#### Task item:
The data below contains pictures, which are to be skipped; the lines starting at the line with "Wetten en gebruiken" and ending at the line with "klub w absolutnej" are to be output exactly, both ends included.

#### Records for the task ####

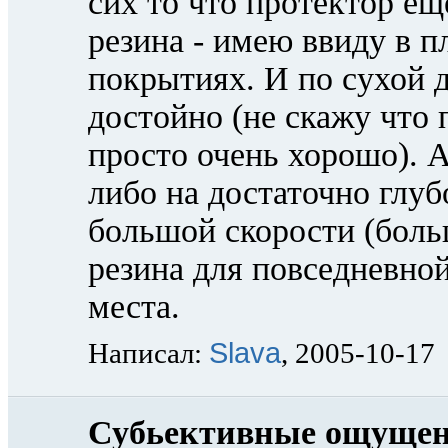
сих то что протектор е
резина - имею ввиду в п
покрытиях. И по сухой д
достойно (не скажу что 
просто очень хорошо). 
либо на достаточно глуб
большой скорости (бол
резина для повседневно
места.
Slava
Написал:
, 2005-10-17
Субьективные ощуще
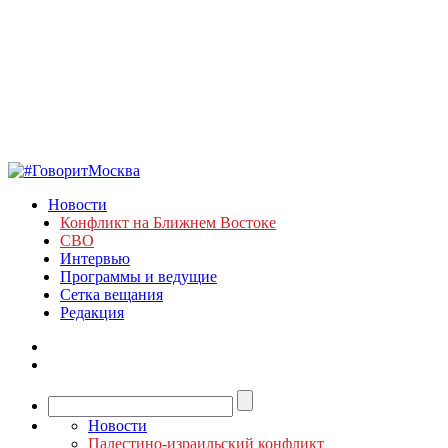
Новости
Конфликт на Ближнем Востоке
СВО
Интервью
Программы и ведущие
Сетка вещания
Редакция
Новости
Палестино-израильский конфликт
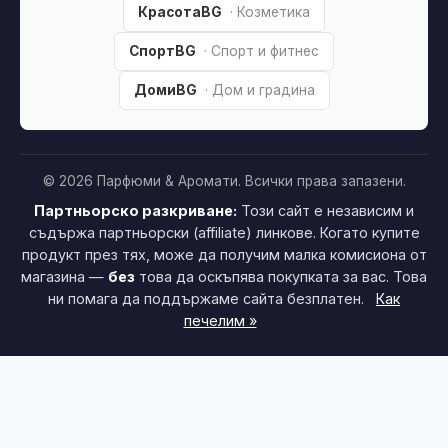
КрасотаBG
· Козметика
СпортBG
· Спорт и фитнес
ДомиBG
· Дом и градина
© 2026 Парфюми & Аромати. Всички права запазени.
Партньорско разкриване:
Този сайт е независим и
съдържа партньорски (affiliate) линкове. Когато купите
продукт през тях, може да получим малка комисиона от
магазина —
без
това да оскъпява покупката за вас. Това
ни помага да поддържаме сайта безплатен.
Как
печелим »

####
#### Records for the task ####

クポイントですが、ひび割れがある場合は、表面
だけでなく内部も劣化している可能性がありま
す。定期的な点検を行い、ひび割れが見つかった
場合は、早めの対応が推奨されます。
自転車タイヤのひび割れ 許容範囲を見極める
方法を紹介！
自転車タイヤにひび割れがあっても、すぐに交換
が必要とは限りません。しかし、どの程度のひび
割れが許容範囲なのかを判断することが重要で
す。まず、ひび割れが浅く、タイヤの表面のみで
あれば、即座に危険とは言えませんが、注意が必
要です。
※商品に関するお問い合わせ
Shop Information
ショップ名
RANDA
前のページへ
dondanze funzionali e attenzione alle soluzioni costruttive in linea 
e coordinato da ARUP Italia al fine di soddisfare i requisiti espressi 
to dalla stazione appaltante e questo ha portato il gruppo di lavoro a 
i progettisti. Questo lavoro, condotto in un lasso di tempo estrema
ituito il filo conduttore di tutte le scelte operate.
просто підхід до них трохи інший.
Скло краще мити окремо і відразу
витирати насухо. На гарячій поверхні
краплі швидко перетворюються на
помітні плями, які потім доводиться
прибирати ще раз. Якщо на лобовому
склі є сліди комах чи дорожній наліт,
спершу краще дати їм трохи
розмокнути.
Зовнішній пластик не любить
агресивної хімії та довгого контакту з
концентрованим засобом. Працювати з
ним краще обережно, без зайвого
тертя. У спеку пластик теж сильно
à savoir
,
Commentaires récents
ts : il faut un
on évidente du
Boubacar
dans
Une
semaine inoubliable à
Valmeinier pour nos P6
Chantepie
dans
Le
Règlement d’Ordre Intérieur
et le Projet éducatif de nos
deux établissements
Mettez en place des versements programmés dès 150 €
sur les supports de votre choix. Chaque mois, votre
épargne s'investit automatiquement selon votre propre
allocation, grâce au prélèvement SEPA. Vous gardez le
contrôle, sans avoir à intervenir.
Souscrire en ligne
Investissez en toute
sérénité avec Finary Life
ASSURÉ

####
#### Records for the task ####

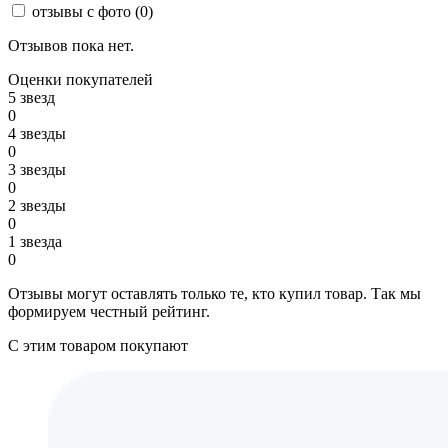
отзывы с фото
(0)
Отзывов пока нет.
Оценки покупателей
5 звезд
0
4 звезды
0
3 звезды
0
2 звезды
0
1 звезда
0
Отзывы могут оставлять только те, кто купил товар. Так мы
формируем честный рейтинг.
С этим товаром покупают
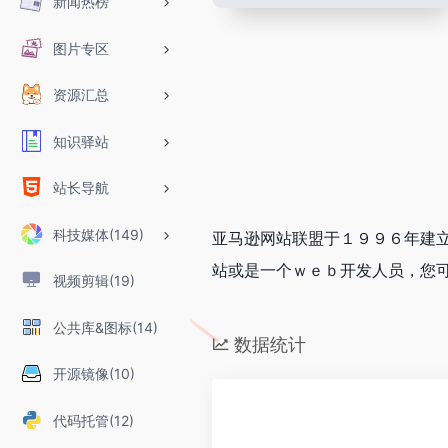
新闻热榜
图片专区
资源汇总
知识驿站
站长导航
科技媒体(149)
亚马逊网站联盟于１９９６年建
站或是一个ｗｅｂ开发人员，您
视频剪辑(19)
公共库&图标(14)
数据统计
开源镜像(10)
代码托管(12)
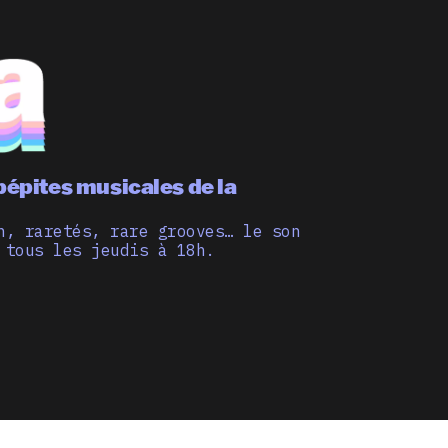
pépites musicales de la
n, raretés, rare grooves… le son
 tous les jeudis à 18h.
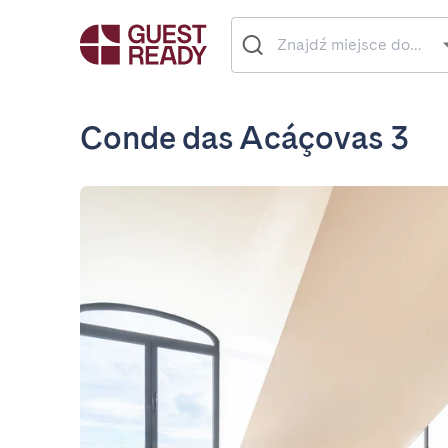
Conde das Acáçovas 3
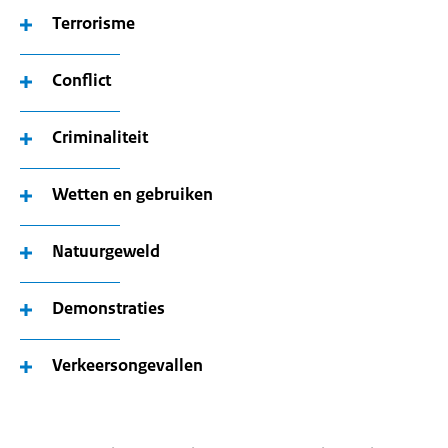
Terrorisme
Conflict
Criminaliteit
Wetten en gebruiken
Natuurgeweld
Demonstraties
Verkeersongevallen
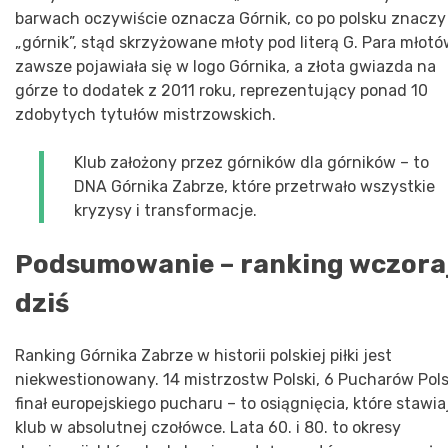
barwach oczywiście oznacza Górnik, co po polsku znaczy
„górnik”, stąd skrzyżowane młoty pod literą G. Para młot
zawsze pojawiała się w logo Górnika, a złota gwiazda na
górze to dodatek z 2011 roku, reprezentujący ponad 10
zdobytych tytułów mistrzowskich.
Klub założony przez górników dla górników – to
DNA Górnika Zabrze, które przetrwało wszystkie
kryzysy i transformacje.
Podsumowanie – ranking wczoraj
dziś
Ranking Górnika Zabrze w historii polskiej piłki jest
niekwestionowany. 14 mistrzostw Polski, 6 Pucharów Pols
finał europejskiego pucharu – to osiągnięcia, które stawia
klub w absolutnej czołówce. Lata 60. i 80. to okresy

####

#### Problem solution:
Wetten en gebruiken
Natuurgeweld
Demonstraties
Verkeersongevallen
barwach oczywiście oznacza Górnik, co po polsku znaczy
„górnik”, stąd skrzyżowane młoty pod literą G. Para młot
zawsze pojawiała się w logo Górnika, a złota gwiazda na
górze to dodatek z 2011 roku, reprezentujący ponad 10
zdobytych tytułów mistrzowskich.
Klub założony przez górników dla górników – to
DNA Górnika Zabrze, które przetrwało wszystkie
kryzysy i transformacje.
Podsumowanie – ranking wczoraj
dziś
Ranking Górnika Zabrze w historii polskiej piłki jest
niekwestionowany. 14 mistrzostw Polski, 6 Pucharów Pols
finał europejskiego pucharu – to osiągnięcia, które stawia
klub w absolutnej czołówce. Lata 60. i 80. to okresy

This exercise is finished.